__Aim of the exercise__.
Pick out and copy each line of the records that contains the string "nearest". Case counts.

__Entries shown__.
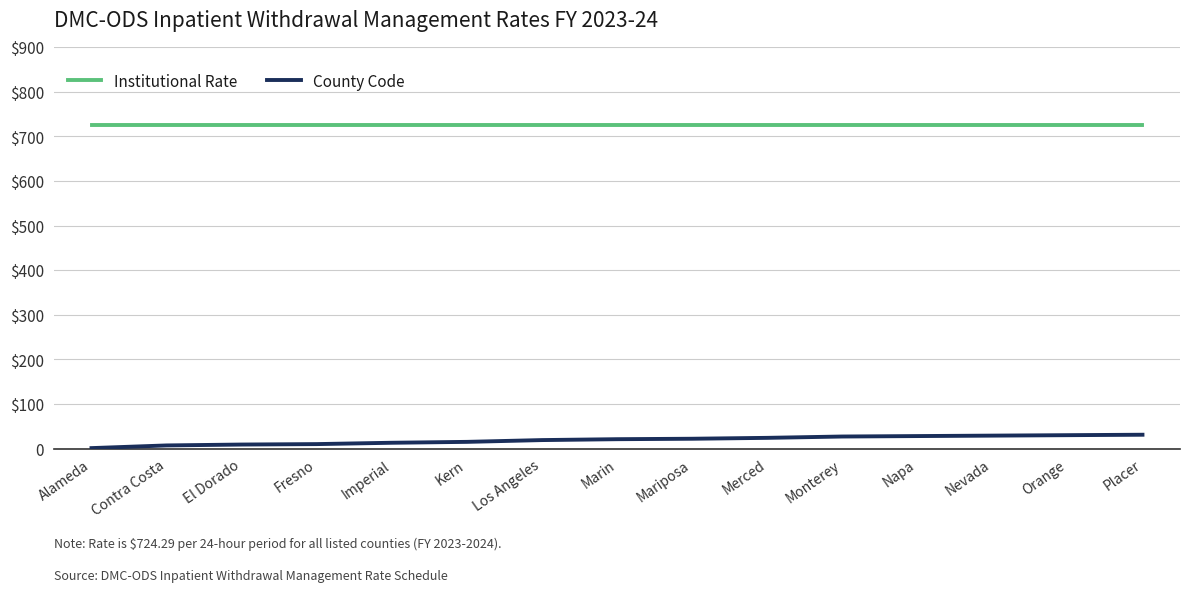

What is the highest value of the Institutional Rate series?

724.3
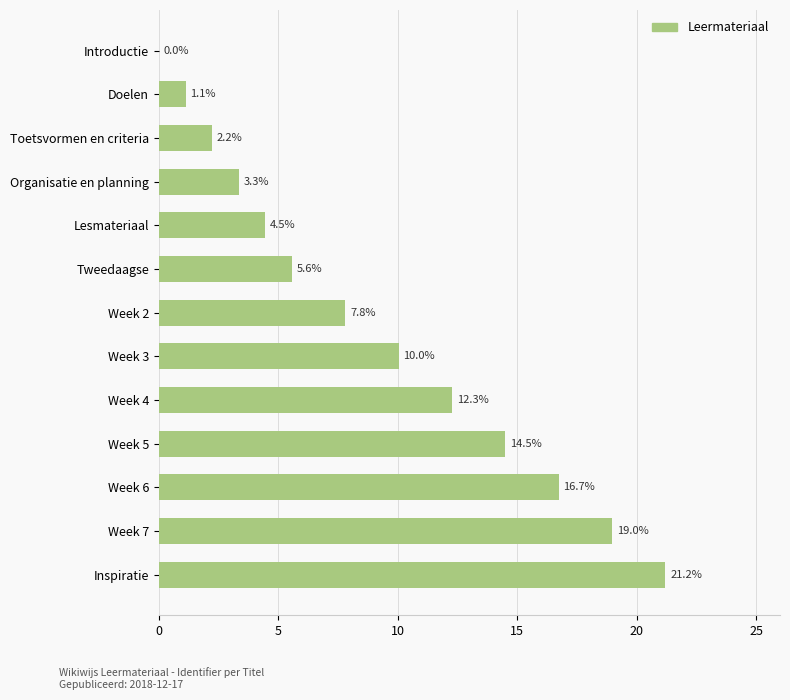

Where is the data nearest to the value 10?

Week 3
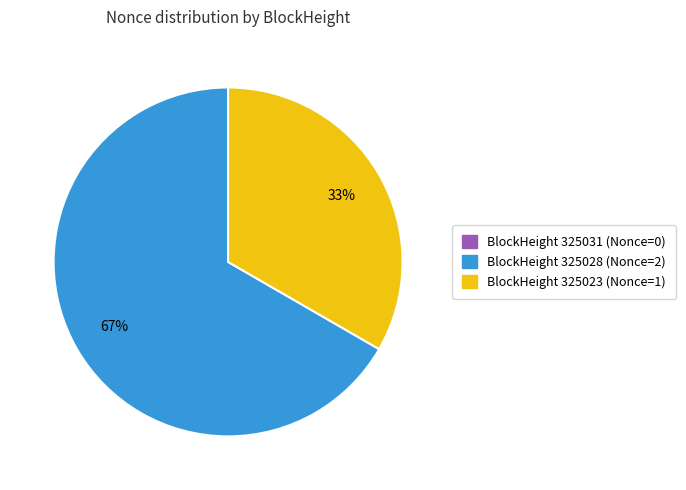

To the nearest percent, what is the difference between the largest and smallest slice percentages?

67%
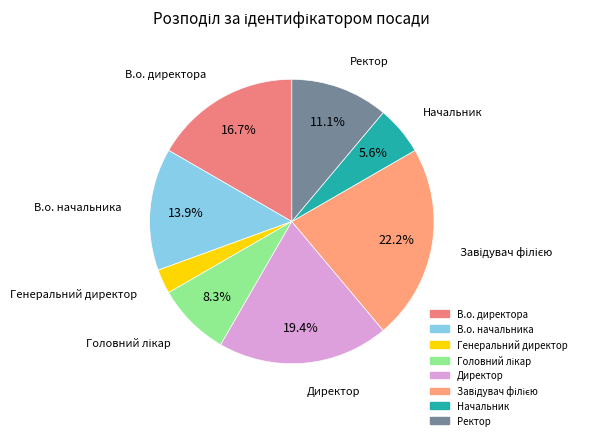

Does any single category account for the majority?

No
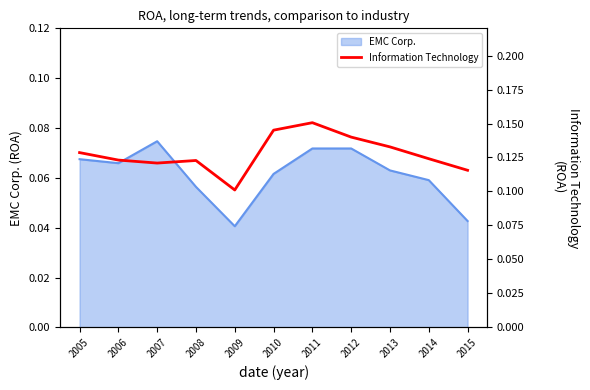

True or false: the data shows 0.2 at 2006.

False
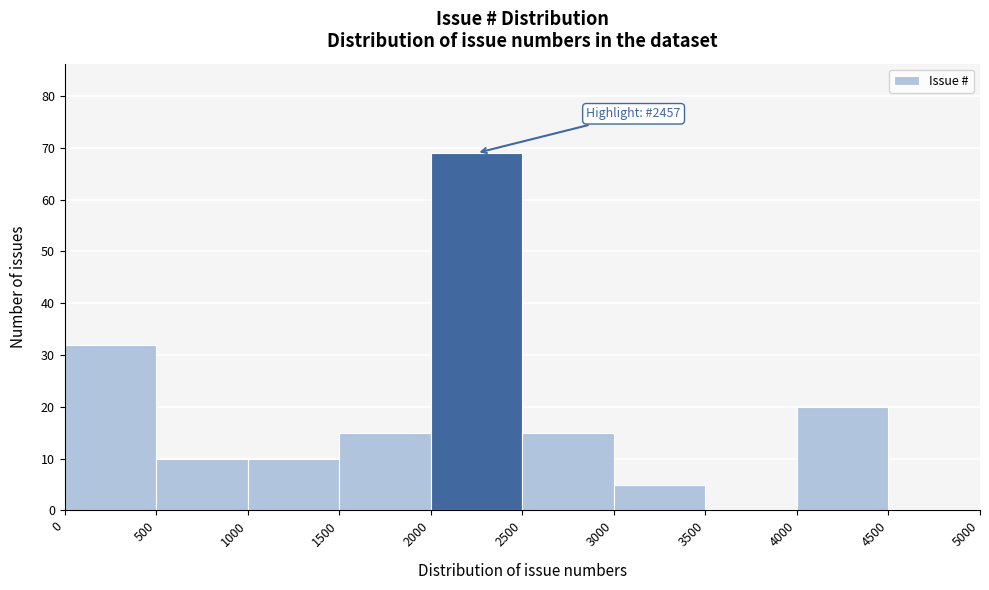

Which range on the x-axis has the tallest bar?

2000 to 2500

__Reply to the exercise__.
Where is the data nearest to the value 10?
To the nearest percent, what is the difference between the largest and smallest slice percentages?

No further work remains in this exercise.